Extract to read
★ ★ ★ ★

Summly (iTunes) is a machine learning app that uses semantic analysis of text and a variety of algorithms to cut long-form text down into just a few hundred characters; it summarizes articles online by capturing just a few of the most important sentences. It does a good job and is available for free in the iTunes store. It’s a powerful tool that I’ve been anxiously waiting for ever since its founder, 16 year old UK dweller Nick D’Aloisio, announced that he had raised venture capital and was shutting down his first iteration of the app, called Trimit. Summly is the new version of the app, it’s free and it’s really easy to use.
Founder D’Aloisio today launches the iPhone app and API, he says a web version and new features like automatic import of Twitter favorites will come soon. The app includes a bookmarklet you can install into mobile Safari and click on any webpage to launch Summly’s automated summarization app.
I like it quite a bit and am very glad to see the app relaunched. D’Aloisio has raised money from Horizon Ventures, the investment arm of Chinese multi-billionaire Li Ka-shing.
Robot, Please Read For Me
D’Aloisio won’t go into great detail about his patent-pending summarization technology but says that Summly first identifies the general category an article is in. He’s got one set of rules for summarizing articles about politics and another for summarizing articles about sports, for example. The technology takes into account keyword frequency, many other factors and learns over time.
Machine Learning expert, data scientist and summarization technology lover Hilary Mason says that there have been simple technologies to do things like this for some time, but that very few compelling products have been made out of them for end users. Mason was particularly pleased with Summly’s search capabilities, which D’Aloisio says are based on a number of 3rd party search APIs, some of which are piped directly into the summarization technology and some of which aren’t.

★ ★ ★ ★

Listed records
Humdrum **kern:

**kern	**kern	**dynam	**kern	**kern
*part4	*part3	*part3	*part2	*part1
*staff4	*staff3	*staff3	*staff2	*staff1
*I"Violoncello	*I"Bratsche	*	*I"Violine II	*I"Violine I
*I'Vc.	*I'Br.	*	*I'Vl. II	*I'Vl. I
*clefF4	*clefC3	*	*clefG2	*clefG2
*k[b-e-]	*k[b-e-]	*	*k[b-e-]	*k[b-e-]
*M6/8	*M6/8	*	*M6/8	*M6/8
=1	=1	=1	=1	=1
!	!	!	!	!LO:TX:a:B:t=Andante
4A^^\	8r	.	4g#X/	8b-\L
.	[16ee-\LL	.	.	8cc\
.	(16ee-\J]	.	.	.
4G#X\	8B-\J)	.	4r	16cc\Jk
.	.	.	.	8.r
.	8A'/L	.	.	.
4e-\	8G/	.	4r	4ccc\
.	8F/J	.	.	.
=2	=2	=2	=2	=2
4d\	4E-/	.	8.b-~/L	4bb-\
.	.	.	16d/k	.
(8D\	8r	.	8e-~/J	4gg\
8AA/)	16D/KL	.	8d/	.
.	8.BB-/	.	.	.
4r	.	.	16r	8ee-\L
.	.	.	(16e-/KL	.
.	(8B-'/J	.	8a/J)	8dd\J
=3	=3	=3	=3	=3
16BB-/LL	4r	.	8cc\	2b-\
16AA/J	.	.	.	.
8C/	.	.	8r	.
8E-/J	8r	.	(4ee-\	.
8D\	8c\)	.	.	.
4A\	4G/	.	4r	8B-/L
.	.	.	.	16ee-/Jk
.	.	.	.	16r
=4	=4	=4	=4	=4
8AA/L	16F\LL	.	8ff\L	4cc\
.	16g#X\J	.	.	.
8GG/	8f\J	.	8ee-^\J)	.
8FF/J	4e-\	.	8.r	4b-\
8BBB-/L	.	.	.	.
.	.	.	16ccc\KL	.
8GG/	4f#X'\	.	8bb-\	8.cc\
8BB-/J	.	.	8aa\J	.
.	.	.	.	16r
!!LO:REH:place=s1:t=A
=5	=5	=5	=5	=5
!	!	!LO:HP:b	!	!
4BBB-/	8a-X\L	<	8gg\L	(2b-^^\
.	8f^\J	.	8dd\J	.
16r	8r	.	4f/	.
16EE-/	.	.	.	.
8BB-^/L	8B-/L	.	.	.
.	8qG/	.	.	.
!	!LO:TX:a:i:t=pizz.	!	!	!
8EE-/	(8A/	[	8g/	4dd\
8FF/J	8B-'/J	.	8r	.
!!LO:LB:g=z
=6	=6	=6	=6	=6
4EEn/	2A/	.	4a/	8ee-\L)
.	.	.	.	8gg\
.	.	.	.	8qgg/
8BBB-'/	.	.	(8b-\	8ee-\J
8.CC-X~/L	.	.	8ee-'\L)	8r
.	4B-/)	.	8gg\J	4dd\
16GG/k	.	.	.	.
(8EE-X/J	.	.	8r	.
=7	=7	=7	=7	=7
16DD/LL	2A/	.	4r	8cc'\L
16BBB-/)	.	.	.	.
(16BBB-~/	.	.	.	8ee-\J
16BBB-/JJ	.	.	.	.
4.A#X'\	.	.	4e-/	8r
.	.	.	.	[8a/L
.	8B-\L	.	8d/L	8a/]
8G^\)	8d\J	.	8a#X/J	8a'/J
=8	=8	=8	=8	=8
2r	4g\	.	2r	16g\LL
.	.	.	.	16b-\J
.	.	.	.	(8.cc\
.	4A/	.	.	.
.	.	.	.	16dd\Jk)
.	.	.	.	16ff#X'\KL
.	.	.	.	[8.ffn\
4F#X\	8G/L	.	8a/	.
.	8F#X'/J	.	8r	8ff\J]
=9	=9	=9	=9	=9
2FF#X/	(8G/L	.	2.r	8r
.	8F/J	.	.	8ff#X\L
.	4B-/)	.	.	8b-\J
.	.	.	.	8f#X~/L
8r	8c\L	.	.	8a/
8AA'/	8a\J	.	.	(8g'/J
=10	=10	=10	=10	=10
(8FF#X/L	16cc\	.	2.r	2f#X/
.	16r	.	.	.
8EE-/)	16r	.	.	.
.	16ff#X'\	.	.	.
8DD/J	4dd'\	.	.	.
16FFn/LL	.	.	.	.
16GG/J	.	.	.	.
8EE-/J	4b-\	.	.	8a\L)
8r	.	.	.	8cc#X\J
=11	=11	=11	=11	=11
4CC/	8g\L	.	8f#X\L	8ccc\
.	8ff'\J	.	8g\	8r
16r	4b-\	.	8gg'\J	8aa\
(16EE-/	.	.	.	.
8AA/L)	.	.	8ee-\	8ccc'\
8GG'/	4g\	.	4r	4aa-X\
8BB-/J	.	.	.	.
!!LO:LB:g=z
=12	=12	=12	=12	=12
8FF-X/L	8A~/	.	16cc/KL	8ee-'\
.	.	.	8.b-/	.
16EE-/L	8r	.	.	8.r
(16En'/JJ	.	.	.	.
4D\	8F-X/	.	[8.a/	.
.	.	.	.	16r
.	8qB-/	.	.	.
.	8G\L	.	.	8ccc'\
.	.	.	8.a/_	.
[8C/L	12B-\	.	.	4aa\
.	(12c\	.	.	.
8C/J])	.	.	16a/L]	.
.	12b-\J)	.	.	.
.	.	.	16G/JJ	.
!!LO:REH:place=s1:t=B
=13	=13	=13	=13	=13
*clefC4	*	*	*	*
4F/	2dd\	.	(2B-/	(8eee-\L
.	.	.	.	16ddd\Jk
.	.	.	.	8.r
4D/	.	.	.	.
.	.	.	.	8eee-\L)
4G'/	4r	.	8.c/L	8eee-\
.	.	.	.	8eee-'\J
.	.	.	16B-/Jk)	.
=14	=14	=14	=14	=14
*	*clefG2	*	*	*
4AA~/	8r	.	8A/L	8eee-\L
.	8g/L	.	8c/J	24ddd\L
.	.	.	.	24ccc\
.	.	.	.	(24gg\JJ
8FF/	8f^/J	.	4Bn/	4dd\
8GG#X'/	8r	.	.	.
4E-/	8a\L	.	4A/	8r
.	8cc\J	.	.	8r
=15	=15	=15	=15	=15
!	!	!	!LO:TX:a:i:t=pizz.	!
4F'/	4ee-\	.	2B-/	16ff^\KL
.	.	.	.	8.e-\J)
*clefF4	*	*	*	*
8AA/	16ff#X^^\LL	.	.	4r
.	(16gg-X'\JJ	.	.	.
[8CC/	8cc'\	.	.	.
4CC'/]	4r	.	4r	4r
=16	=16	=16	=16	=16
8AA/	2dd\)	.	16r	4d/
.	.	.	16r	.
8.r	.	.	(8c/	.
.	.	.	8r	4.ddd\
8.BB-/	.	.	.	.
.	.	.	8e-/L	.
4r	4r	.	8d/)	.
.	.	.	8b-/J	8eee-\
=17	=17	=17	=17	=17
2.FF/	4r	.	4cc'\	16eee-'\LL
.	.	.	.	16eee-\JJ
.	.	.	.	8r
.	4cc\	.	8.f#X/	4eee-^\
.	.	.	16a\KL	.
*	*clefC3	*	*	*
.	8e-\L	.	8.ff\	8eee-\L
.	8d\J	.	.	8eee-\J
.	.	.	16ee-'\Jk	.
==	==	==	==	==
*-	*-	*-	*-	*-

★ ★ ★ ★

Set tasks
1) Reproduce the Summly article word for word, taking everything from "Robot, Please Read" down to "of which aren’t.".
2) Based on the Summly article, state whether each statement is correct, answering yes or no and quoting the words that decide it: (a) Summly can be downloaded from the iTunes store at no charge. (b) A web version of Summly launched on the same day as the iPhone app. (c) Summly applies a single set of rules to articles about politics and articles about sports.
Answer from the Summly article alone, without drawing on the material.

Solved tasks
1)
Robot, Please Read For Me
D’Aloisio won’t go into great detail about his patent-pending summarization technology but says that Summly first identifies the general category an article is in. He’s got one set of rules for summarizing articles about politics and another for summarizing articles about sports, for example. The technology takes into account keyword frequency, many other factors and learns over time.
Machine Learning expert, data scientist and summarization technology lover Hilary Mason says that there have been simple technologies to do things like this for some time, but that very few compelling products have been made out of them for end users. Mason was particularly pleased with Summly’s search capabilities, which D’Aloisio says are based on a number of 3rd party search APIs, some of which are piped directly into the summarization technology and some of which aren’t.

2)
(a) Yes: "is available for free in the iTunes store"
(b) No: "he says a web version and new features like automatic import of Twitter favorites will come soon"
(c) No: "He’s got one set of rules for summarizing articles about politics and another for summarizing articles about sports"